Paul y Michelle. Una historia de novela. (4/5)
- Laura Podadera
- 18 nov 2016
- 3 Min. de lectura

PAUL DESPUÉS DE MICHELLE
Paul después de Michelle se quedó reducido a dolor. Sólo era eso, dolor. Dolía respirar, caminar, dormir, incluso parpadear. El dolor que sentía no era comparable a nada conocido, ni siquiera a nada imaginario. Aquel dolor era del que te cambia. Era del tipo de dolor que te vuelve loco, que modifica la composición de tu sangre, que distorsiona el sonido de tu voz y reconfigura la anatomía de tu mente.
Mirar a cualquier parte dolía, cerrar los ojos aún más. El tiempo se detuvo para Paul y permaneció por mucho, cautivo en sus sienes. Sus pies pesaban como sacos de plomo y avanzar en un desierto sin caminos era más que difícil. Se encontraba total y absolutamente perdido. Del cielo desapareció la estrella polar. También el Sol. Y no encontraba más que el rastro de Michelle por todas partes. El viento le cantaba su nombre al oído mientras tejía las calles con hojas de otoño. La tristeza se proclamó reina sin corona de sus ojos y el frío ocupó sus huesos.
Paul tardaría mucho tiempo, mucho, mucho tiempo en reconquistar su propia alma para sí mismo arrancándola de entre las garras del sufrimiento.

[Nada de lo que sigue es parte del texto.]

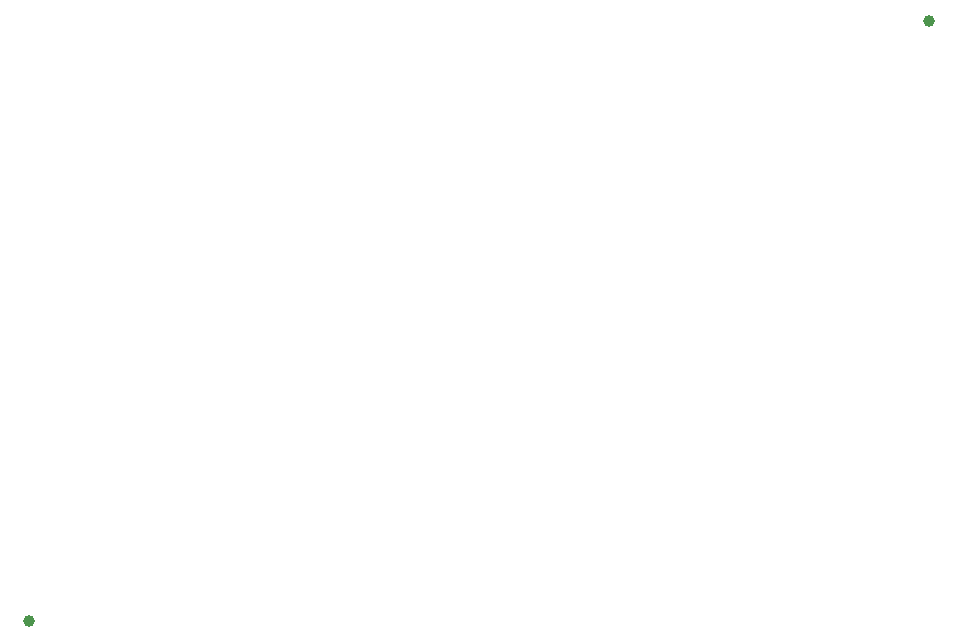
<source format=gbl>
G04 EAGLE Gerber RS-274X export*
G75*
%MOMM*%
%FSLAX34Y34*%
%LPD*%
%INBottom Copper*%
%IPPOS*%
%AMOC8*
5,1,8,0,0,1.08239X$1,22.5*%
G01*
%ADD10C,1.000000*%


D10*
X797000Y543000D03*
X35000Y35000D03*
M02*

</source>
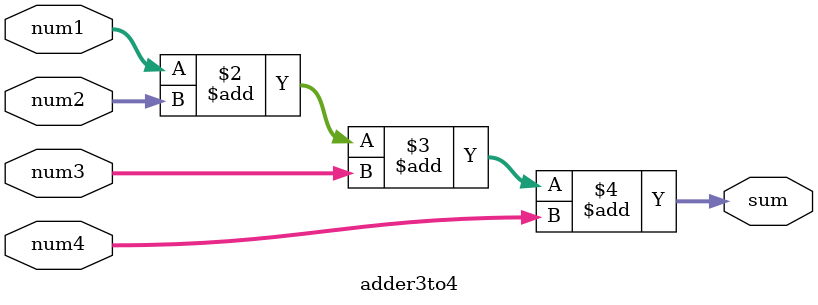
<source format=v>
module adder3to4(num1, num2, num3, num4,sum);
 input[2:0] num1, num2, num3, num4;
 output[3:0] sum;
 reg[3:0] sum;
 always @ (num1, num2, num3, num4)
 begin
 sum = num1 + num2 + num3 + num4;
 end
endmodule

</source>
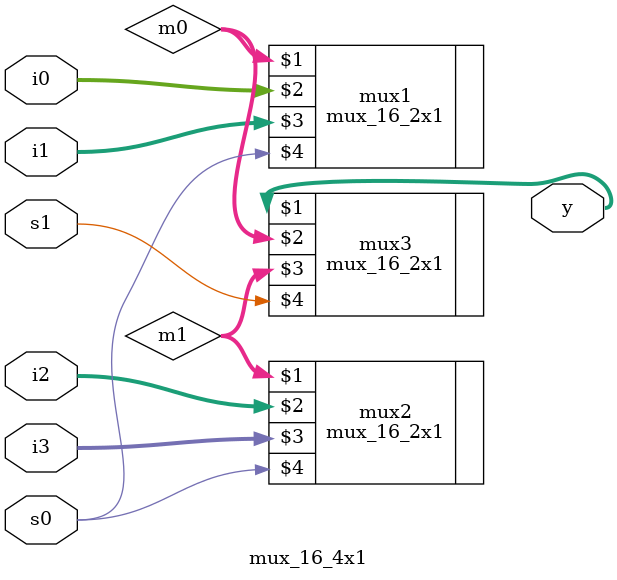
<source format=v>
module mux_16_4x1(y,i0,i1,i2,i3,s1,s0);

    input[15:0] i0,i1,i2,i3;
    input s1,s0;
    output[15:0] y;
    wire[15:0] m0,m1;

    mux_16_2x1 mux1(m0,i0,i1,s0);
    mux_16_2x1 mux2(m1,i2,i3,s0);
    mux_16_2x1 mux3(y,m0,m1,s1);
    
endmodule


</source>
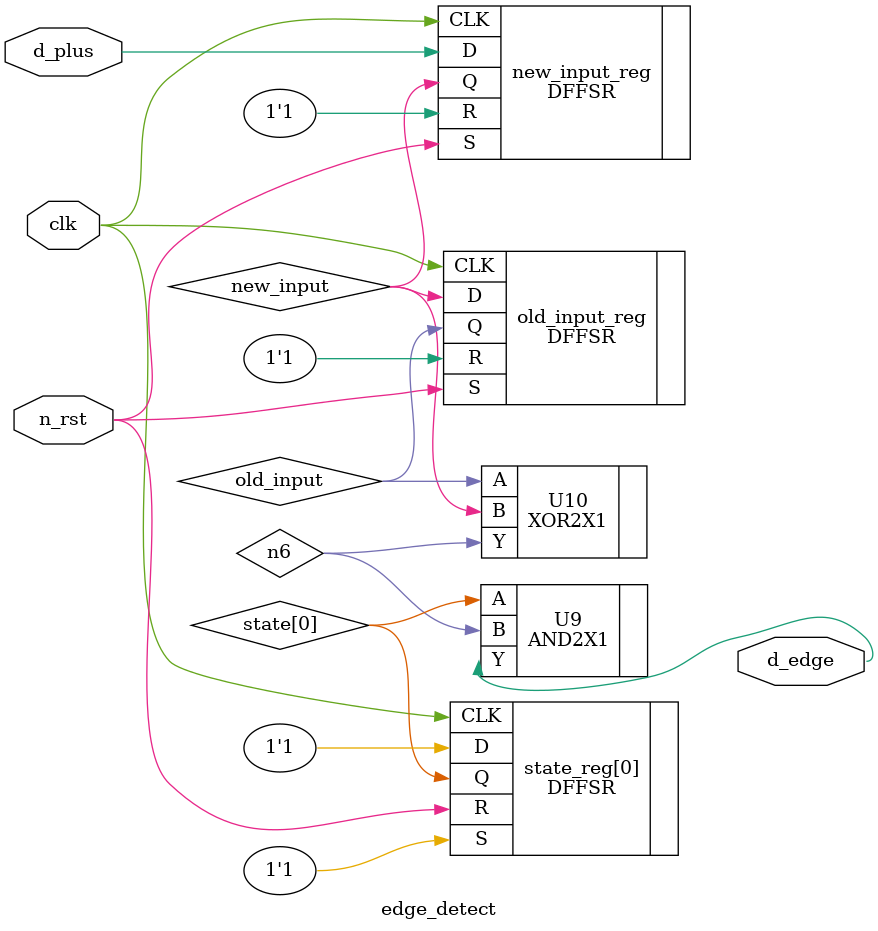
<source format=v>


module edge_detect ( clk, n_rst, d_plus, d_edge );
  input clk, n_rst, d_plus;
  output d_edge;
  wire   new_input, old_input, \state[0] , n6;

  DFFSR \state_reg[0]  ( .D(1'b1), .CLK(clk), .R(n_rst), .S(1'b1), .Q(
        \state[0] ) );
  DFFSR new_input_reg ( .D(d_plus), .CLK(clk), .R(1'b1), .S(n_rst), .Q(
        new_input) );
  DFFSR old_input_reg ( .D(new_input), .CLK(clk), .R(1'b1), .S(n_rst), .Q(
        old_input) );
  AND2X1 U9 ( .A(\state[0] ), .B(n6), .Y(d_edge) );
  XOR2X1 U10 ( .A(old_input), .B(new_input), .Y(n6) );
endmodule


</source>
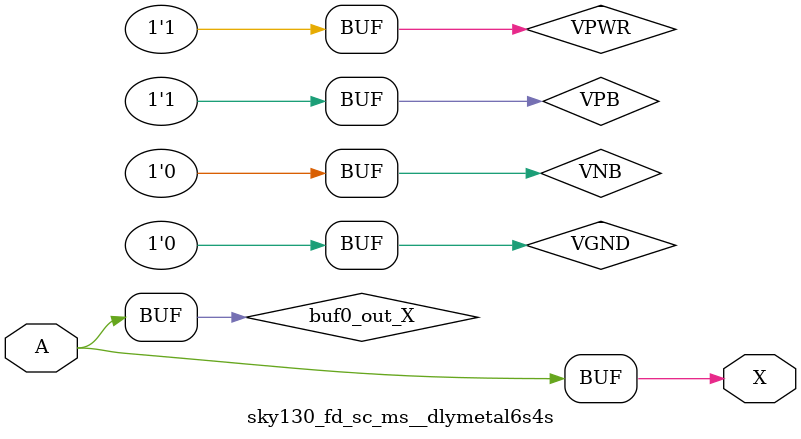
<source format=v>
/*
 * Copyright 2020 The SkyWater PDK Authors
 *
 * Licensed under the Apache License, Version 2.0 (the "License");
 * you may not use this file except in compliance with the License.
 * You may obtain a copy of the License at
 *
 *     https://www.apache.org/licenses/LICENSE-2.0
 *
 * Unless required by applicable law or agreed to in writing, software
 * distributed under the License is distributed on an "AS IS" BASIS,
 * WITHOUT WARRANTIES OR CONDITIONS OF ANY KIND, either express or implied.
 * See the License for the specific language governing permissions and
 * limitations under the License.
 *
 * SPDX-License-Identifier: Apache-2.0
*/


`ifndef SKY130_FD_SC_MS__DLYMETAL6S4S_TIMING_V
`define SKY130_FD_SC_MS__DLYMETAL6S4S_TIMING_V

/**
 * dlymetal6s4s: 6-inverter delay with output from 4th inverter on
 *               horizontal route.
 *
 * Verilog simulation timing model.
 */

`timescale 1ns / 1ps
`default_nettype none

`celldefine
module sky130_fd_sc_ms__dlymetal6s4s (
    X,
    A
);

    // Module ports
    output X;
    input  A;

    // Module supplies
    supply1 VPWR;
    supply0 VGND;
    supply1 VPB ;
    supply0 VNB ;

    // Local signals
    wire buf0_out_X;

    //  Name  Output      Other arguments
    buf buf0 (buf0_out_X, A              );
    buf buf1 (X         , buf0_out_X     );

endmodule
`endcelldefine

`default_nettype wire
`endif  // SKY130_FD_SC_MS__DLYMETAL6S4S_TIMING_V

</source>
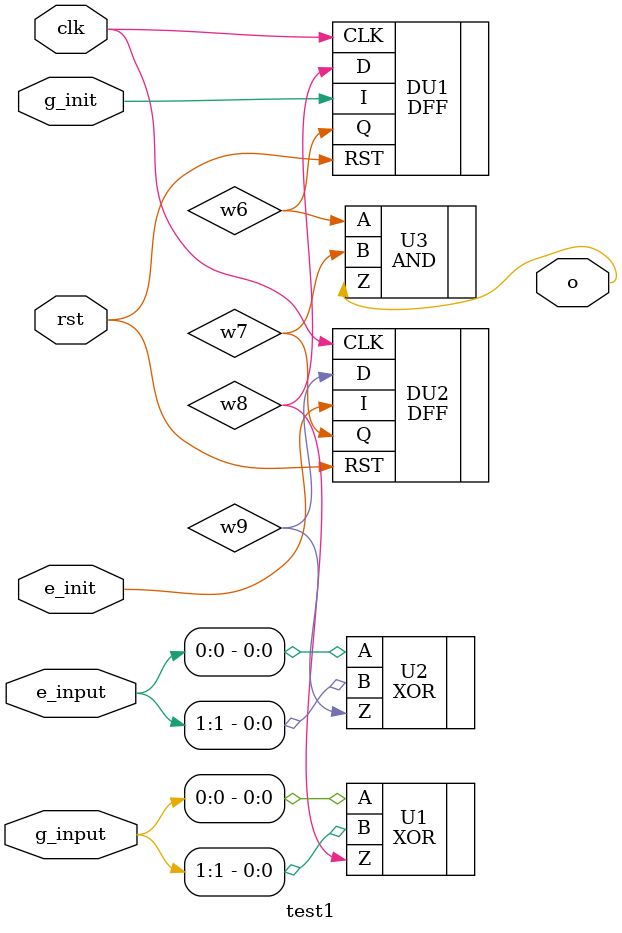
<source format=v>
module test1 ( 
  clk, 
  rst, 
  g_init, 
  e_init, 
  g_input, 
  e_input, 
  o);

input clk, rst;
input  g_init;
input  e_init;
input [1:0] g_input;
input [1:0] e_input;
output o;

wire w6, w7, w8, w9;

XOR U1 (.A(g_input[0]),  .B(g_input[1]),  .Z(w8));
XOR U2 (.A(e_input[0]),  .B(e_input[1]),  .Z(w9));
AND  U3 (.A(w6),       .B(w7),  .Z(o));

DFF DU1 ( .D(w8), .CLK(clk), .RST(rst), .I(g_init),   .Q(w6));
DFF DU2 ( .D(w9), .CLK(clk), .RST(rst), .I(e_init),   .Q(w7));


endmodule

</source>
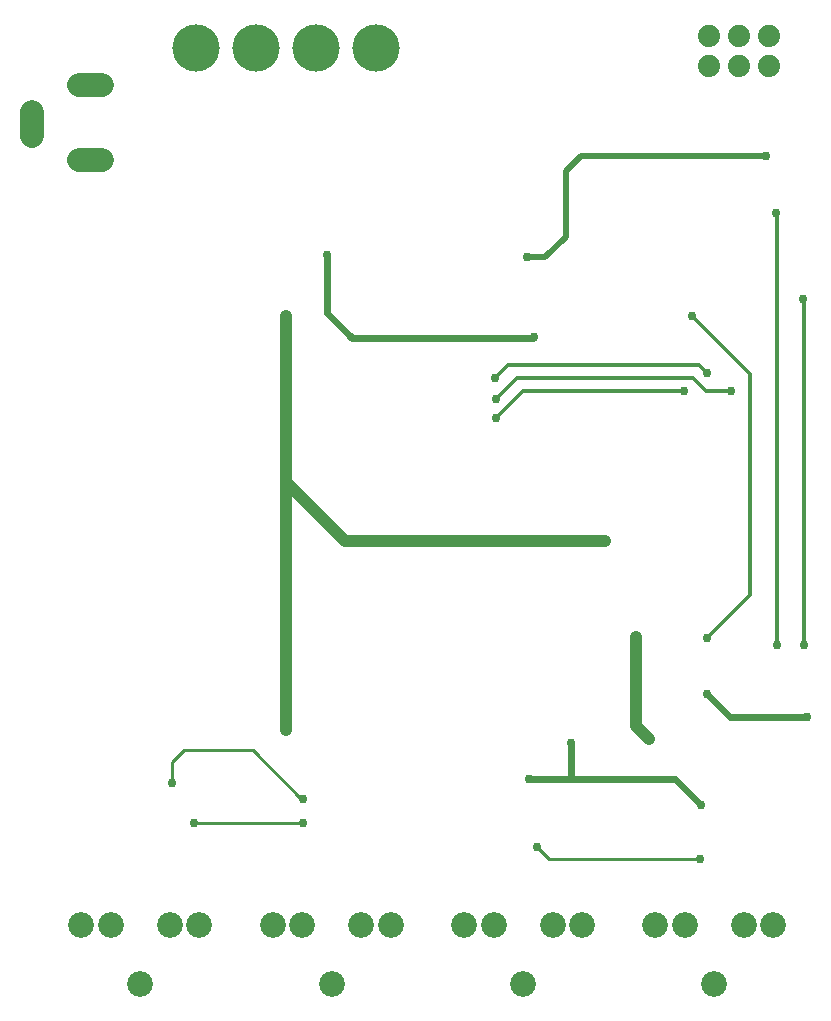
<source format=gbr>
G04 EAGLE Gerber RS-274X export*
G75*
%MOMM*%
%FSLAX34Y34*%
%LPD*%
%INBottom Copper*%
%IPPOS*%
%AMOC8*
5,1,8,0,0,1.08239X$1,22.5*%
G01*
%ADD10C,2.184400*%
%ADD11C,4.000000*%
%ADD12C,2.000000*%
%ADD13C,1.879600*%
%ADD14C,0.756400*%
%ADD15C,1.016000*%
%ADD16C,0.609600*%
%ADD17C,0.706400*%
%ADD18C,0.508000*%
%ADD19C,0.304800*%
%ADD20C,0.254000*%


D10*
X-217000Y35000D03*
X-242000Y85000D03*
X-267000Y85000D03*
X-192000Y85000D03*
X-167000Y85000D03*
X-379000Y35000D03*
X-404000Y85000D03*
X-429000Y85000D03*
X-354000Y85000D03*
X-329000Y85000D03*
X-541000Y35000D03*
X-566000Y85000D03*
X-591000Y85000D03*
X-516000Y85000D03*
X-491000Y85000D03*
X-703000Y35000D03*
X-728000Y85000D03*
X-753000Y85000D03*
X-678000Y85000D03*
X-653000Y85000D03*
D11*
X-655500Y827300D03*
X-604700Y827300D03*
X-553900Y827300D03*
X-503100Y827300D03*
D12*
X-735100Y732800D02*
X-755100Y732800D01*
X-755100Y795800D02*
X-735100Y795800D01*
X-795100Y772800D02*
X-795100Y752800D01*
D13*
X-221400Y812300D03*
X-221400Y837700D03*
X-196000Y812300D03*
X-196000Y837700D03*
X-170600Y812300D03*
X-170600Y837700D03*
D14*
X-283000Y329000D03*
D15*
X-283000Y253000D01*
X-272000Y242000D01*
D14*
X-272000Y242000D03*
X-310000Y410000D03*
D15*
X-530000Y410000D01*
X-580000Y460000D02*
X-580000Y600000D01*
D14*
X-580000Y600000D03*
D15*
X-580000Y460000D02*
X-530000Y410000D01*
X-580000Y460000D02*
X-580000Y250000D01*
D14*
X-580000Y250000D03*
X-545000Y652000D03*
D16*
X-545000Y603000D01*
X-524500Y582500D01*
X-524000Y582000D01*
X-371000Y582000D01*
X-370000Y583000D01*
D14*
X-370000Y583000D03*
X-223000Y280000D03*
D16*
X-204000Y261000D01*
X-139000Y261000D01*
D14*
X-139000Y261000D03*
D17*
X-524500Y582500D03*
D14*
X-374000Y208000D03*
D16*
X-338000Y208000D01*
X-250000Y208000D01*
X-228000Y186000D01*
D14*
X-228000Y186000D03*
X-338000Y239000D03*
D16*
X-338000Y208000D01*
D14*
X-173000Y736000D03*
D18*
X-330000Y736000D01*
X-343000Y723000D01*
X-343000Y667000D01*
X-360000Y650000D01*
X-376000Y650000D01*
D14*
X-376000Y650000D03*
X-141500Y321500D03*
D19*
X-141500Y614500D01*
X-142000Y615000D01*
D14*
X-142000Y615000D03*
X-164000Y322000D03*
D19*
X-164000Y688000D01*
X-165000Y688000D01*
D14*
X-165000Y688000D03*
X-565000Y171000D03*
D20*
X-658000Y171000D01*
D14*
X-658000Y171000D03*
X-229000Y141000D03*
D20*
X-357000Y141000D01*
X-367000Y151000D01*
D14*
X-367000Y151000D03*
X-676000Y205000D03*
D20*
X-676000Y223000D01*
X-666000Y233000D01*
X-608000Y233000D01*
X-566000Y191000D01*
X-565500Y191500D01*
D14*
X-565500Y191500D03*
X-236000Y600000D03*
D19*
X-187000Y551000D01*
X-187000Y364000D01*
X-223000Y328000D01*
D14*
X-223000Y328000D03*
X-402000Y530000D03*
D19*
X-384000Y548000D01*
X-235000Y548000D02*
X-224000Y537000D01*
X-203000Y537000D01*
D14*
X-203000Y537000D03*
D19*
X-235000Y548000D02*
X-384000Y548000D01*
D14*
X-403000Y548000D03*
D19*
X-392000Y559000D02*
X-230000Y559000D01*
X-392000Y559000D02*
X-403000Y548000D01*
X-230000Y559000D02*
X-223000Y552000D01*
D14*
X-223000Y552000D03*
X-402000Y514000D03*
D19*
X-379000Y537000D01*
X-243000Y537000D01*
D14*
X-243000Y537000D03*
M02*

</source>
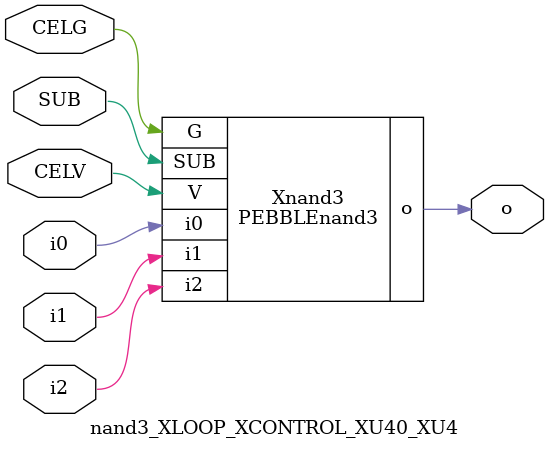
<source format=v>



module PEBBLEnand3 ( o, G, SUB, V, i0, i1, i2 );

  input i0;
  input V;
  input i2;
  input i1;
  input G;
  output o;
  input SUB;
endmodule

//Celera Confidential Do Not Copy nand3_XLOOP_XCONTROL_XU40_XU4
//Celera Confidential Symbol Generator
//5V Inverter
module nand3_XLOOP_XCONTROL_XU40_XU4 (CELV,CELG,i0,i1,i2,o,SUB);
input CELV;
input CELG;
input i0;
input i1;
input i2;
input SUB;
output o;

//Celera Confidential Do Not Copy nand3
PEBBLEnand3 Xnand3(
.V (CELV),
.i0 (i0),
.i1 (i1),
.i2 (i2),
.o (o),
.SUB (SUB),
.G (CELG)
);
//,diesize,PEBBLEnand3

//Celera Confidential Do Not Copy Module End
//Celera Schematic Generator
endmodule

</source>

Pero Paul, ya lo dijimos, era como el mar, y el mar recupera siempre lo que es suyo por mucho que tarde y por mucho que parezca que nunca lo hará.
Paul recuperó lentamente el color en las mejillas, la oscuridad fue cayéndose de su rostro como polvo sacudido. Desterró, no sin grandes batallas, a la tristeza de sus ojos y pudo expulsar por fin aquel eterno frío de sus huesos.
Estas hazañas de guerra exigieron años de lucha para Paul, que nunca volvería a ser igual, incluso cuando consiguió volver a ser el mismo.
MICHELLE DESPUÉS DE PAUL
Michelle hizo gala de su inconciencia al no darse cuenta de que estaba perdiendo al amor de su vida. No obstante, la conciencia es como un volcán dormido, callado, hasta que de repente lo arrasa todo con su ardiente lava.
Sin embargo, el momento de la erupción de su conciencia aún quedaba lejos.
Ella le echaba de menos, aunque su cualidad de vivir indefinidamente en una realidad paralela hecha a medida, le ayudó bastante a soportar todo aquel tiempo lejos de Paul.
Igual que un moretón, delator de un choque brusco y violento contra algo que no esperabas, así era el recuerdo de Paul para ella esos años. Trémulo, a penas de perceptible existencia excepto cuando pasas sin querer la yema de los dedos por encima de la sangre golpeada, y entonces acude el dolor a destapar su presencia punzante, viva en cada pálpito que se hace sensible al tacto interno. Así golpeaba su mente, su alma, su corazón y su cuerpo al chocar contra su inesperado recuerdo. Se extiendía sobre ella un moretón invisible pero cierto que el tiempo debía encargarse de languidecer. Su mancha, viscosa como el alquitrán, permanecerá en ella indeleble a diferencia de la temporal prueba de sangre que los moretones corrientes imprimen en la piel. Podría llevarla consigo, lo que verdaderamente esperaba, es que dejara de doler.
Michelle no solo trataba de vivir sin él, si no que tenía que tratar de vivir con ella misma. Lo cierto es que hizo grandes progresos allí, lejos de las malas influencias de sus amistades peligrosas y pudo encontrar la estabilidad y la quietud que necesitaba para poder controlar sus demonios. No obstante, a pesar de que pudo encerrarlos tras gruesas puertas, no pasaría mucho tiempo hasta descubrir que estaban tras puertas sin llave.